Discrete-Time Hybrid Automata Learning: Legged Locomotion Meets Skateboarding


Hang Liu, Sangli Teng, Ben Liu, Wei Zhang, Maani Ghaffari

Paper ID 127

Session 13. Mobile Manipulation and Locomotion

Poster Session (Day 3): Monday, June 23, 6:30-8:00 PM

Abstract: Hybrid dynamical systems, which include continuous flow and discrete mode switching, can model robotics tasks like legged robot locomotion. Model-based methods usually depend on predefined gaits, while model-free approaches lack explicit mode-switching knowledge.
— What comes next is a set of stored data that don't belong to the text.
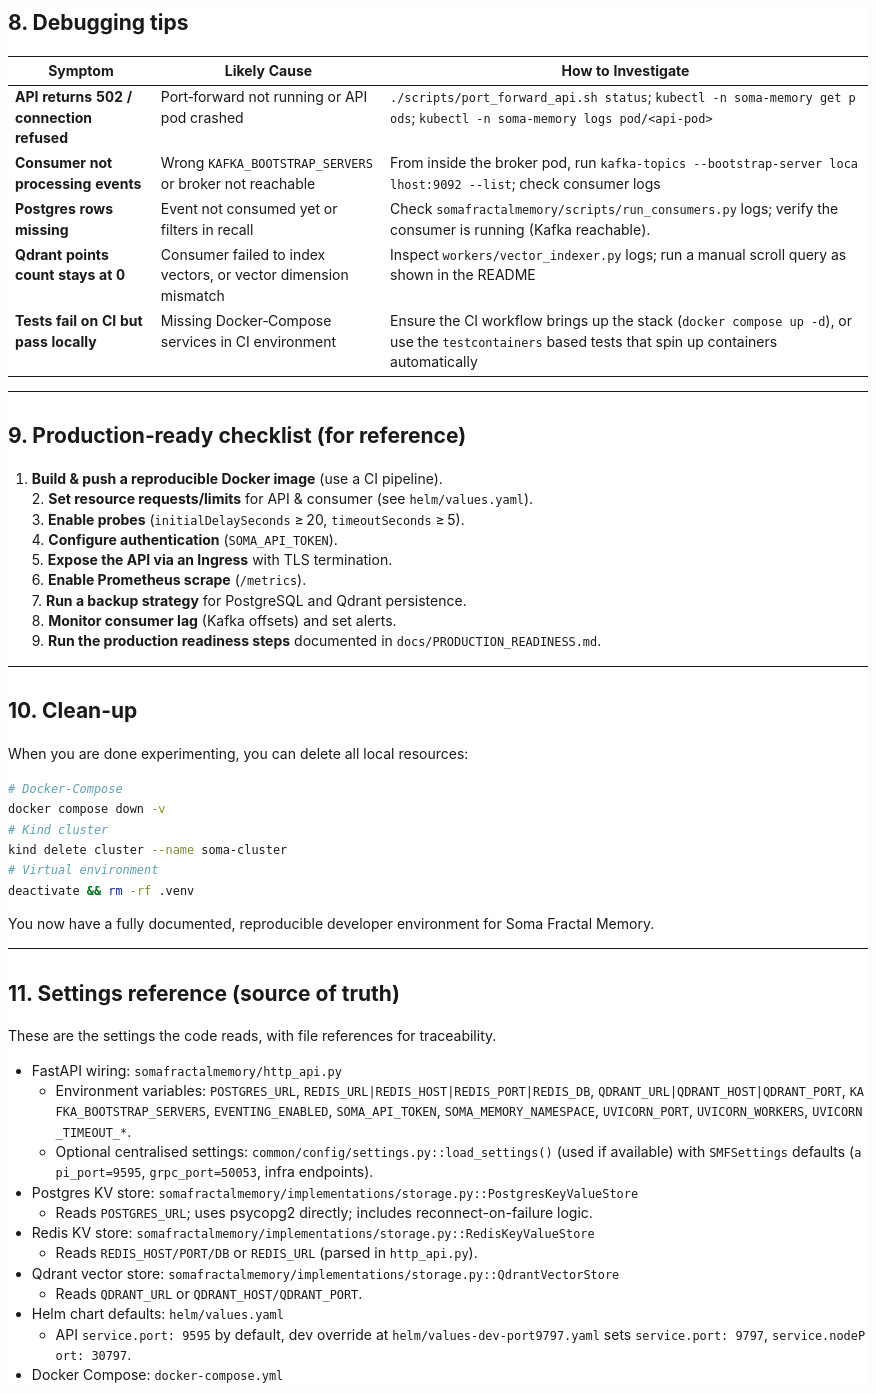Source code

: 
## 8. Debugging tips

| Symptom | Likely Cause | How to Investigate |
|---------|--------------|--------------------|
| **API returns 502 / connection refused** | Port‑forward not running or API pod crashed | `./scripts/port_forward_api.sh status`; `kubectl -n soma-memory get pods`; `kubectl -n soma-memory logs pod/<api-pod>` |
| **Consumer not processing events** | Wrong `KAFKA_BOOTSTRAP_SERVERS` or broker not reachable | From inside the broker pod, run `kafka-topics --bootstrap-server localhost:9092 --list`; check consumer logs |
| **Postgres rows missing** | Event not consumed yet or filters in recall | Check `somafractalmemory/scripts/run_consumers.py` logs; verify the consumer is running (Kafka reachable). |
| **Qdrant points count stays at 0** | Consumer failed to index vectors, or vector dimension mismatch | Inspect `workers/vector_indexer.py` logs; run a manual scroll query as shown in the README |
| **Tests fail on CI but pass locally** | Missing Docker‑Compose services in CI environment | Ensure the CI workflow brings up the stack (`docker compose up -d`), or use the `testcontainers` based tests that spin up containers automatically |

---

## 9. Production‑ready checklist (for reference)
1. **Build & push a reproducible Docker image** (use a CI pipeline).<br>2. **Set resource requests/limits** for API & consumer (see `helm/values.yaml`).<br>3. **Enable probes** (`initialDelaySeconds` ≥ 20, `timeoutSeconds` ≥ 5).<br>4. **Configure authentication** (`SOMA_API_TOKEN`).<br>5. **Expose the API via an Ingress** with TLS termination.<br>6. **Enable Prometheus scrape** (`/metrics`).<br>7. **Run a backup strategy** for PostgreSQL and Qdrant persistence.<br>8. **Monitor consumer lag** (Kafka offsets) and set alerts.<br>9. **Run the production readiness steps** documented in `docs/PRODUCTION_READINESS.md`.

---

## 10. Clean-up
When you are done experimenting, you can delete all local resources:
```bash
# Docker‑Compose
docker compose down -v
# Kind cluster
kind delete cluster --name soma-cluster
# Virtual environment
deactivate && rm -rf .venv
```

You now have a fully documented, reproducible developer environment for Soma Fractal Memory.

---

## 11. Settings reference (source of truth)

These are the settings the code reads, with file references for traceability.

- FastAPI wiring: `somafractalmemory/http_api.py`
  - Environment variables: `POSTGRES_URL`, `REDIS_URL|REDIS_HOST|REDIS_PORT|REDIS_DB`, `QDRANT_URL|QDRANT_HOST|QDRANT_PORT`, `KAFKA_BOOTSTRAP_SERVERS`, `EVENTING_ENABLED`, `SOMA_API_TOKEN`, `SOMA_MEMORY_NAMESPACE`, `UVICORN_PORT`, `UVICORN_WORKERS`, `UVICORN_TIMEOUT_*`.
  - Optional centralised settings: `common/config/settings.py::load_settings()` (used if available) with `SMFSettings` defaults (`api_port=9595`, `grpc_port=50053`, infra endpoints).
- Postgres KV store: `somafractalmemory/implementations/storage.py::PostgresKeyValueStore`
  - Reads `POSTGRES_URL`; uses psycopg2 directly; includes reconnect-on-failure logic.
- Redis KV store: `somafractalmemory/implementations/storage.py::RedisKeyValueStore`
  - Reads `REDIS_HOST/PORT/DB` or `REDIS_URL` (parsed in `http_api.py`).
- Qdrant vector store: `somafractalmemory/implementations/storage.py::QdrantVectorStore`
  - Reads `QDRANT_URL` or `QDRANT_HOST/QDRANT_PORT`.
- Helm chart defaults: `helm/values.yaml`
  - API `service.port: 9595` by default, dev override at `helm/values-dev-port9797.yaml` sets `service.port: 9797`, `service.nodePort: 30797`.
- Docker Compose: `docker-compose.yml`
Current methods identify discrete modes via segmentation before regressing continuous flow, but learning high-dimensional complex rigid body dynamics without trajectory labels or segmentation is a challenging open problem. This paper introduces Discrete-time Hybrid Automata Learning (DHAL), a framework to identify and execute mode-switching without trajectory segmentation or event function learning. Moreover, we embed it in a reinforcement learning pipeline and incorporate a beta policy distribution and a multicritic architecture to model contact-guided motions, exemplified by a challenging quadrupedal robot skateboard task. We validate our method through sufficient real-world tests, demonstrating robust performance and mode identification consistent with human intuition in hybrid dynamical systems.